JERUSALEM: Le ministre israélien de la Défense, Israël Katz, a exprimé dans la nuit de jeudi à vendredi à son homologue américain Pete Hegseth la "détermination d'Israël" à maintenir ses forces déployées dans des "zones de sécurité" établies au Liban, en Syrie et dans la bande de Gaza.

Cette déclaration intervient alors que les Etats-Unis ont annoncé que les négociations menées mardi et mercredi à Rome entre Israël et le Liban avaient été "positives" et que le processus de mise en œuvre de "zones pilotes", d'où les troupes israéliennes doivent se retirer, commencerait "dans les prochains jours".

Le président américain Donald Trump avait demandé au Premier ministre israélien Benjamin Netanyahu de retirer les forces israéliennes de Syrie et du Liban, selon un article publié mardi par le média américain Axios.

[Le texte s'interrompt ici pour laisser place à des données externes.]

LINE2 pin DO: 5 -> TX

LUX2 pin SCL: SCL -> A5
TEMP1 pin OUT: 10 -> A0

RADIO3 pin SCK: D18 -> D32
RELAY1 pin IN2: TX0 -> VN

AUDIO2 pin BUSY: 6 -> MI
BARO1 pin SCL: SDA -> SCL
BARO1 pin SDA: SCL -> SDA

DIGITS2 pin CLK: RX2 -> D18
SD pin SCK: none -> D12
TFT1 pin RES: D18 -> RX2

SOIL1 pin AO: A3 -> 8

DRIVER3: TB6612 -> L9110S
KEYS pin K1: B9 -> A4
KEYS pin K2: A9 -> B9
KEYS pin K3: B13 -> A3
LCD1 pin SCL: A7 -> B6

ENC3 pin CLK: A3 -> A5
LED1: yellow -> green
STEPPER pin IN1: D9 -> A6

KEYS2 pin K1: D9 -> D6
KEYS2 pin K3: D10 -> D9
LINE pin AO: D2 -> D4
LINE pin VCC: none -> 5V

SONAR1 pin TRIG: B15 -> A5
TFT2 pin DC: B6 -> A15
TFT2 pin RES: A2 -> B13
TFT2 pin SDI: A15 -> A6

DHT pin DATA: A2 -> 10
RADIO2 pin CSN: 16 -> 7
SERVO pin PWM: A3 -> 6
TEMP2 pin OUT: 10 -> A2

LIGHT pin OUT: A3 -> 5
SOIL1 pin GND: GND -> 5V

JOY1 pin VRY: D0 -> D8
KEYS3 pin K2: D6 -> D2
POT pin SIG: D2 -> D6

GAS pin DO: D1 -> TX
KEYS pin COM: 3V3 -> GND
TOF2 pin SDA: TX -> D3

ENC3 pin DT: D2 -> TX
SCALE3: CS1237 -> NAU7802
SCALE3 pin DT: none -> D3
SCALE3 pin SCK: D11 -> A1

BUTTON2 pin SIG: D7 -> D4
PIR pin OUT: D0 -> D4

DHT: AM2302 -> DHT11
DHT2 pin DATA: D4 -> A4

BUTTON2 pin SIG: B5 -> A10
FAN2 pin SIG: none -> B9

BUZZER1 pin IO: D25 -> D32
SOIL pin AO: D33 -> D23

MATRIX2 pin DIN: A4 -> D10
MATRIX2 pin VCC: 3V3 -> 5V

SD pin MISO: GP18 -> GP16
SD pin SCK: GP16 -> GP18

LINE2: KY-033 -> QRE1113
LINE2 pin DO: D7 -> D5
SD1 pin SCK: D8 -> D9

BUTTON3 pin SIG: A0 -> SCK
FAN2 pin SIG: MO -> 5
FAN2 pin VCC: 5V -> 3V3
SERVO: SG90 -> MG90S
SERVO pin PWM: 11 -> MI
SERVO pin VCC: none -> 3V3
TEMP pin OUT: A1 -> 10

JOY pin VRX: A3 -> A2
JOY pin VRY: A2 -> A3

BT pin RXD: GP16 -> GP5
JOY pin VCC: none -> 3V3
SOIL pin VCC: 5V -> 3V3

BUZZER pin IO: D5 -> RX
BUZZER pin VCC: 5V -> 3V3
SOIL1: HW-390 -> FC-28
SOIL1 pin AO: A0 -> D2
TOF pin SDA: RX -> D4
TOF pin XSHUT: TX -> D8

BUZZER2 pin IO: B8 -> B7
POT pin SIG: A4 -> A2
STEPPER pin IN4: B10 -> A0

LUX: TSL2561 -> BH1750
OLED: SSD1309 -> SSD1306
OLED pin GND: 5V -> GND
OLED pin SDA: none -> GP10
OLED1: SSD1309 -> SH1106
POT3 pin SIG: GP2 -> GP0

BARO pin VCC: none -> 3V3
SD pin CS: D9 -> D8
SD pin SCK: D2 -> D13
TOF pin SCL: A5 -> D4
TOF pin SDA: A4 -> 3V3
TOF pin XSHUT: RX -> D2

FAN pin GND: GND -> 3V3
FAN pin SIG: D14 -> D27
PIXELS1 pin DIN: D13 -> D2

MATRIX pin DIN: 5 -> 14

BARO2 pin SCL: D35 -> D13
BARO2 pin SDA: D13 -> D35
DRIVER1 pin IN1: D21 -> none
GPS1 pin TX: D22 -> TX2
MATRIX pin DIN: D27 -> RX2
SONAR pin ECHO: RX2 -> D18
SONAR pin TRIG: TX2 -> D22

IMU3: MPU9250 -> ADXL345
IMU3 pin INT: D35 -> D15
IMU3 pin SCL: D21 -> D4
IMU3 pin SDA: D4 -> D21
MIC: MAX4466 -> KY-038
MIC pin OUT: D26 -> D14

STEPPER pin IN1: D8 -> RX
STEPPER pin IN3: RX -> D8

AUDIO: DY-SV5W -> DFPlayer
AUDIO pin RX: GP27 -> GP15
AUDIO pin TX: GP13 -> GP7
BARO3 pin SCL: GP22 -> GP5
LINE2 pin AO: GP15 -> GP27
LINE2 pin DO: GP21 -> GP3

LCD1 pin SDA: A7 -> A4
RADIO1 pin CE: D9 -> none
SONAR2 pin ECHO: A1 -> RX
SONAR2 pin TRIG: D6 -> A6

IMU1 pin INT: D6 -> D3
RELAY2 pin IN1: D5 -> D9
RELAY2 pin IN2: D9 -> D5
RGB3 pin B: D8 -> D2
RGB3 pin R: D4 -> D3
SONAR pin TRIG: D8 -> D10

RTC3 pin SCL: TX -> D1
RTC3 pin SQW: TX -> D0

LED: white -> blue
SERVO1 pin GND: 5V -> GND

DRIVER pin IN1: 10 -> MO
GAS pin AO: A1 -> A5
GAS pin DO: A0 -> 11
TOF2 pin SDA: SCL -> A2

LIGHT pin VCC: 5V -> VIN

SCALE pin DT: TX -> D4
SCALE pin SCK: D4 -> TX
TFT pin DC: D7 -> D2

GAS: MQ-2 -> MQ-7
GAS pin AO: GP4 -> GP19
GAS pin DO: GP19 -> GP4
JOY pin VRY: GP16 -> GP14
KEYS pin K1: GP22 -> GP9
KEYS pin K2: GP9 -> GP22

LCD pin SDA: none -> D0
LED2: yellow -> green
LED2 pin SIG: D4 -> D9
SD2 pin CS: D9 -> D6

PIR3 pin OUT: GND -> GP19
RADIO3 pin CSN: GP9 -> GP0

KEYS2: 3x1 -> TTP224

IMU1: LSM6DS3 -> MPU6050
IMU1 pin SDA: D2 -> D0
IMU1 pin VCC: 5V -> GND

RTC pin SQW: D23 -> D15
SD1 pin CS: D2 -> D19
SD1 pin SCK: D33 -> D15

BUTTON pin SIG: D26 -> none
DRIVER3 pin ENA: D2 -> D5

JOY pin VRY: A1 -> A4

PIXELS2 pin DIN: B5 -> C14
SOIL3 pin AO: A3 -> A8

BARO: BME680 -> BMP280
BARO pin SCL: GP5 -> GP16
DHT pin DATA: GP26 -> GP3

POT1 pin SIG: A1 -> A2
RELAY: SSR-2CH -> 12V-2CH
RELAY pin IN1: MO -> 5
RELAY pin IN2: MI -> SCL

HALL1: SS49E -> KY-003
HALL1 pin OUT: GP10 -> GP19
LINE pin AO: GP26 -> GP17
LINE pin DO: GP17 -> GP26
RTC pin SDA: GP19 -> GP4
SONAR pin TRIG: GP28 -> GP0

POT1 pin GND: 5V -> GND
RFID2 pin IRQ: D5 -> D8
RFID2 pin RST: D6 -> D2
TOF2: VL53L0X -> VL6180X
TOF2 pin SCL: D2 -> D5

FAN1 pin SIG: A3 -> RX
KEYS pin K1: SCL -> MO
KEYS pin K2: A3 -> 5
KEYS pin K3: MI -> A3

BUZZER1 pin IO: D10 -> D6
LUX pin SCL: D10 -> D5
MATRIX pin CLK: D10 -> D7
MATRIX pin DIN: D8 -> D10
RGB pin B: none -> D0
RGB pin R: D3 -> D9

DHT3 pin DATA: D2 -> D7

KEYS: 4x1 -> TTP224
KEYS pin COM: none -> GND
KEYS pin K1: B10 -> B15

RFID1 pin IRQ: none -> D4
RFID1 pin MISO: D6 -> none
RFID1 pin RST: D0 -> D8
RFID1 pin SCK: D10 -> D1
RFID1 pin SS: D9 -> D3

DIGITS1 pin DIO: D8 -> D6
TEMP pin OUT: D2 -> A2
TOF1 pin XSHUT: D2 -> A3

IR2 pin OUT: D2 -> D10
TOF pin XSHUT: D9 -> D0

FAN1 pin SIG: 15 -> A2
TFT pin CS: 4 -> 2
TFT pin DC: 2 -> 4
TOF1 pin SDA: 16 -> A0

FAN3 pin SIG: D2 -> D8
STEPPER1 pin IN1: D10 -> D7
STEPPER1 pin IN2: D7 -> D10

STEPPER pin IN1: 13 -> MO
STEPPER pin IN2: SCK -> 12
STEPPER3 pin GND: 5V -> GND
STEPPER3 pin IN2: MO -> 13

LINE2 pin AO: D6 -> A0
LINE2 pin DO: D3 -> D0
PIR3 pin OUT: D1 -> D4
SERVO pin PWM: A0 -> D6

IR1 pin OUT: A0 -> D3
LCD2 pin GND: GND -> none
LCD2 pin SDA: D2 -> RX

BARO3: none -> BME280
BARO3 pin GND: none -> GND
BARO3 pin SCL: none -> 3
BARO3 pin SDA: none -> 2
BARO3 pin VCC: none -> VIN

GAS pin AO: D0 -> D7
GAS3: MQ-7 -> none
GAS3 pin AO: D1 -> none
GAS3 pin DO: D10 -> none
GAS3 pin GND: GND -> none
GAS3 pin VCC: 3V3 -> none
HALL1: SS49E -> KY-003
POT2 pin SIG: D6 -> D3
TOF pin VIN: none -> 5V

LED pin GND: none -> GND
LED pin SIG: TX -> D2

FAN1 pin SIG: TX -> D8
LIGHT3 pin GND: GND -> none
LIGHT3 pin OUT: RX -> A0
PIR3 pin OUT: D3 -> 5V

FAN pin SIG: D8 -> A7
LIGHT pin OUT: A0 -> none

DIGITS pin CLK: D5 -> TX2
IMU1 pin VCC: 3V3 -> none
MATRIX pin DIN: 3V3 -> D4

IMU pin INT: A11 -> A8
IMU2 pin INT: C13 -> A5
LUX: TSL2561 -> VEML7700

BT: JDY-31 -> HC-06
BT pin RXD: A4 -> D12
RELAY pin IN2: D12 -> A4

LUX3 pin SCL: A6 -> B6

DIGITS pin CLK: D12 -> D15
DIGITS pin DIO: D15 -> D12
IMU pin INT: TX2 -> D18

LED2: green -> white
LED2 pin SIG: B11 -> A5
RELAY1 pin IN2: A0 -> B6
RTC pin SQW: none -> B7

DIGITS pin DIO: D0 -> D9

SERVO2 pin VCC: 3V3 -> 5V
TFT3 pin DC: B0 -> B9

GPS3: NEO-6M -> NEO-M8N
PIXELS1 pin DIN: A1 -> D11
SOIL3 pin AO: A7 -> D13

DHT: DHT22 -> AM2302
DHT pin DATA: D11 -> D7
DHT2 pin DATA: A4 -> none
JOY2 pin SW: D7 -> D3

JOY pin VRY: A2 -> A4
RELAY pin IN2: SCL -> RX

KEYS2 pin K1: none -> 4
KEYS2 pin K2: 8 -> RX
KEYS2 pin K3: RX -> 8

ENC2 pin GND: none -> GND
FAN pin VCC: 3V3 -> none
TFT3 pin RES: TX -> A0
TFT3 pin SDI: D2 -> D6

Les dirigeants israéliens évoquent régulièrement ces "zones de sécurité" dont les contours restent flous mais que les autorités israéliennes placent le long des frontières israéliennes.

Dans un communiqué, le bureau de M. Katz a indiqué avoir fait part à son homologue américain de "la détermination d'Israël à rester dans les zones de sécurité en Syrie, à Gaza et au Liban afin de protéger les frontières d'Israël et les communautés situées près de la frontière contre les menaces que représentent les forces jihadistes".

"Nous n'avons jamais demandé aux Etats-Unis d'opérer à notre place le long de nos frontières", ajoute le communiqué du cabinet de M. Katz.

Au Liban et à Gaza, les forces israéliennes sont présentes sur le terrain, où elles mènent quotidiennement des opérations contre le Hezbollah et le Hamas.

Au Liban, les forces israéliennes restent déployées dans ce que l'armée décrit comme une "zone de sécurité" s'étendant sur environ 10 kilomètres à l'intérieur du territoire libanais et poursuit des frappes limitées dans le sud.

A Gaza, l'armée israélienne contrôle 60% du territoire. Elle est notamment présente sur l'ensemble du périmètre extérieur du territoire palestinien, le long des frontières entre Israël et l'Egypte.

Après le renversement, en décembre 2024, de Bachar al-Assad, Israël a envoyé des troupes dans une zone tampon surveillée par l'ONU qui séparait les forces israéliennes et syriennes sur le plateau du Golan.

Depuis lors, Israël a mené des incursions répétées sur le territoire syrien, ainsi que des bombardements, et a déclaré vouloir instaurer une zone démilitarisée dans le sud de ce pays.